Sparky peak lists can be output to a file in MARDIGRAS or DYANA format. You select "Mardigras format" or "Dyana format" from the peak list options dialog. Turn off the display of all other fields unless you want these in the output file. The DYANA format puts the peak note in the last column which is intended to indicate "weak", "medium", or "strong". There will be blank lines in the list for unassigned peaks. These are place holders. Each peak in a spectrum always occupies a line in the peak list even if no data is displayed. Blank lines are filtered out when you write a peak list to a file.
You can attach a note to a peak to record unusual features. You place a note on the selected peak(s) using the note dialog (nt). The Apply or Ok buttons set the note for all selected peaks. The notes can be displayed and searched for in peak lists.
Use the find/add peak pointer mode (F8) to pick peaks. Clicking on a point in a spectrum view will place a peak marker there. You can move the marker to the local maxima with the peak center command (pc). Dragging a box will place peak markers at local maxima satisfying minimum height, linewidth and drop off requirements. You can pick peaks over the whole spectrum using the region dialog (rt). The positive and negative height thresholds equal the lowest positive and negative contour level. You can adjust the contour levels with the contour scale (vC) or the contour dialog (ct). The minimum linewidth threshold is set with the peak picking dialog (kt). The default value is zero which has the effect of no minimum linewidth. The linewidth for a prospective peak is computed as the full width at half height. The minimum drop off requirement is a way of filtering out overlapped peaks. If the data height does not drop off by a specified amount as you move along each axis from the peak marker before starting to rise then that peak is not picked. The specified amount is given as a fraction of the total peak height. The default value is zero so there is no dropoff requirement by default.
You can select peaks using the "select" pointer mode (F1). Select individual peaks by clicking on them with the left button. Drag a box around a group of peaks to select all of them. Selecting a peak or group of peaks causes all other peaks to be unselected. To avoid unselecting the currently selected peaks, hold the shift key while pressing the left mouse button. Pressing the shift key and clicking on a selected peak will deselect it without deselecting other selected peaks.
There are commands to select specific groups of peaks in the currently selected spectrum.

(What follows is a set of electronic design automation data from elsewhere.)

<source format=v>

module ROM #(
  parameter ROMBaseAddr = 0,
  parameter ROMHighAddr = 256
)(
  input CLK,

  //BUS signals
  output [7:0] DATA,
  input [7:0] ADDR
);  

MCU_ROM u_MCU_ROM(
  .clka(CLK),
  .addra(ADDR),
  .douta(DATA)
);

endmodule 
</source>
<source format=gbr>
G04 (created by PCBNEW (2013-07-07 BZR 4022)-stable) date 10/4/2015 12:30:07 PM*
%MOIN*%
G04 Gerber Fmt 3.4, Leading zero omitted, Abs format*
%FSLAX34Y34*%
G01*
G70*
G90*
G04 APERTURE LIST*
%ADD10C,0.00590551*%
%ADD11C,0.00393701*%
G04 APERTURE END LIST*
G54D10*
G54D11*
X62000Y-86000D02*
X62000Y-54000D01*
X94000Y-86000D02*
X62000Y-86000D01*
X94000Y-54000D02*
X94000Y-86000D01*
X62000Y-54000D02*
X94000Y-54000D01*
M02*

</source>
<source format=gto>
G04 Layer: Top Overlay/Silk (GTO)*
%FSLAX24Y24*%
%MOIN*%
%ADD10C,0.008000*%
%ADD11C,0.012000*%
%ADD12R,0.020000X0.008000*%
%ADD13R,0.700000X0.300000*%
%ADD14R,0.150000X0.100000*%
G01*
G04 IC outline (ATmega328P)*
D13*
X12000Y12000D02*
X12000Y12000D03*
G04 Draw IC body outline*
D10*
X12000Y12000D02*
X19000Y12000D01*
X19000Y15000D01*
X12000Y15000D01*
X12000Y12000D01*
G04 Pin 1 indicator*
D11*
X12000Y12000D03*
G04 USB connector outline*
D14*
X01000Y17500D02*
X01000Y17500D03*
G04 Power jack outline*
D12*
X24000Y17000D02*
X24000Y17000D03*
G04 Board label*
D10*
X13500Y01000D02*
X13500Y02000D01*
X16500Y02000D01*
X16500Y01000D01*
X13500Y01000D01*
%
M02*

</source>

|Select peaks by color||pC|
|Invert peak selection||pI|
|Medium range assignments||pM|
|Long range assignments||pL|
The select peaks by color command finds all peaks of the same color as a currently selected peak. Sequential assignments means i to i+1. Medium range assignments are i to i+2, i+3, or i+4. Long range assignments connect atoms 5 or more residues apart. All of the selection commands except select peaks by color unselects all previously selected peaks.

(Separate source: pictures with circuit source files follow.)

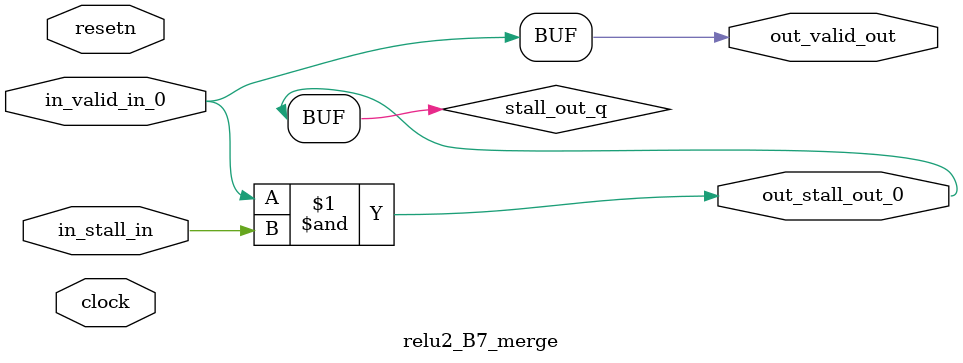
<source format=sv>



(* altera_attribute = "-name AUTO_SHIFT_REGISTER_RECOGNITION OFF; -name MESSAGE_DISABLE 10036; -name MESSAGE_DISABLE 10037; -name MESSAGE_DISABLE 14130; -name MESSAGE_DISABLE 14320; -name MESSAGE_DISABLE 15400; -name MESSAGE_DISABLE 14130; -name MESSAGE_DISABLE 10036; -name MESSAGE_DISABLE 12020; -name MESSAGE_DISABLE 12030; -name MESSAGE_DISABLE 12010; -name MESSAGE_DISABLE 12110; -name MESSAGE_DISABLE 14320; -name MESSAGE_DISABLE 13410; -name MESSAGE_DISABLE 113007; -name MESSAGE_DISABLE 10958" *)
module relu2_B7_merge (
    input wire [0:0] in_stall_in,
    input wire [0:0] in_valid_in_0,
    output wire [0:0] out_stall_out_0,
    output wire [0:0] out_valid_out,
    input wire clock,
    input wire resetn
    );

    wire [0:0] stall_out_q;


    // stall_out(LOGICAL,6)
    assign stall_out_q = in_valid_in_0 & in_stall_in;

    // out_stall_out_0(GPOUT,4)
    assign out_stall_out_0 = stall_out_q;

    // out_valid_out(GPOUT,5)
    assign out_valid_out = in_valid_in_0;

endmodule

</source>
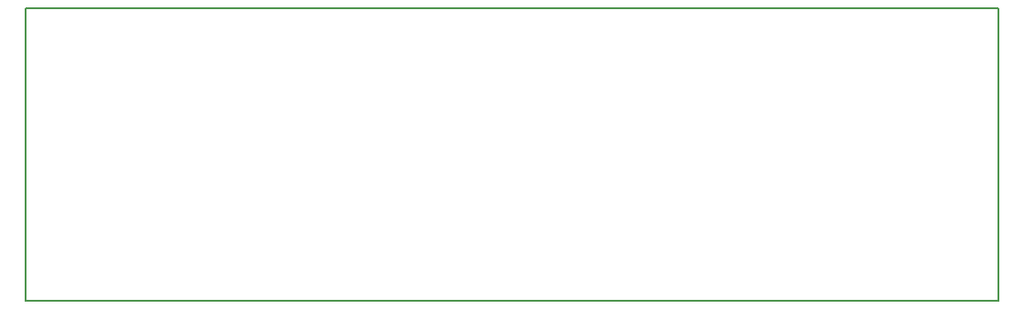
<source format=gm1>
G04 MADE WITH FRITZING*
G04 WWW.FRITZING.ORG*
G04 DOUBLE SIDED*
G04 HOLES PLATED*
G04 CONTOUR ON CENTER OF CONTOUR VECTOR*
%ASAXBY*%
%FSLAX23Y23*%
%MOIN*%
%OFA0B0*%
%SFA1.0B1.0*%
%ADD10R,3.555070X1.074970*%
%ADD11C,0.008000*%
%ADD10C,0.008*%
%LNCONTOUR*%
G90*
G70*
G54D10*
G54D11*
X4Y1071D02*
X3551Y1071D01*
X3551Y4D01*
X4Y4D01*
X4Y1071D01*
D02*
G04 End of contour*
M02*
</source>
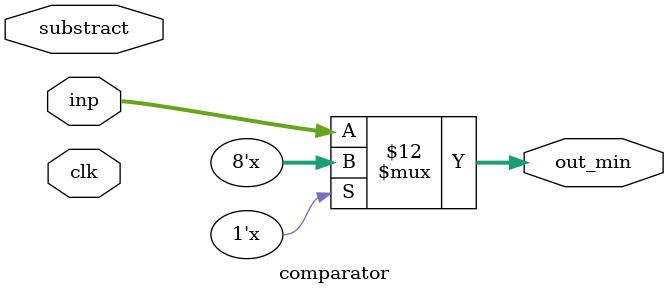
<source format=v>
module comparator
    #(parameter 
        DW = 8
    )
    (
        input wire [DW - 1: 0] inp,
        input wire substract,
	input wire clk,
        output reg [DW - 1: 0] out_min
    );
	//wire [DW - 1: 0] out_min_in;
       // wire [DW - 1: 0] out_max_in;


	reg [DW - 1: 0] max;
    	initial max=0;

    	always@(inp,max) begin
  	  if (inp > max) begin
		out_min <= max;
		max <= inp;
    	end 
	else begin
		out_min <= inp;
    	
    	end   
	end

      always @ (posedge clk) begin
	if (substract == 1'b1)begin // these lines do not play any effect
		max[DW-1] <= 0;	
	end
      end


	//assign out_min = out_min_in;
	//assign out_max = out_max_in;


endmodule


</source>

You can draw noesy walks using lines. Select the "add line" pointer mode. Now click on a position to start a line and another position to end the line. Lines are forced to be vertical or horizontal. Grids are lines that extend from edge to edge of a spectrum and are intended to be used for looking at alignments. Select the pointer mode "add grid horz", "add grid vert", or "add grid both" and then click on a point to place a grid. Lines and grids appear in all views of the spectrum on which they are placed.

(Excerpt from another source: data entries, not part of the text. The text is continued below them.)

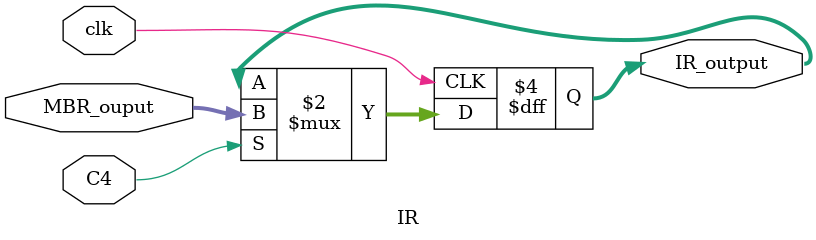
<source format=v>
`timescale 1ns / 1ps


module IR(
    input clk,
    input C4,   // MBR->IR
    input [7:0] MBR_ouput,
    output reg [7:0] IR_output
    );
    
    always @(posedge clk)
    begin
        if(C4)
            IR_output <=  MBR_ouput;
    end
    
    
endmodule

</source>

"Ornaments" are peaks, labels, lines, grids, peakgroups, ie. spectrum annotations. You can change their color and size using the ornament dialog (ot). You can lock peaks (pk) so that they are not moved accidentally with the mouse, or during integration. Peak, label, line, and grid positions can also be locked with the ornament dialog. If you attempt to move a locked ornament, it will not move and a warning will be written in the main Sparky window.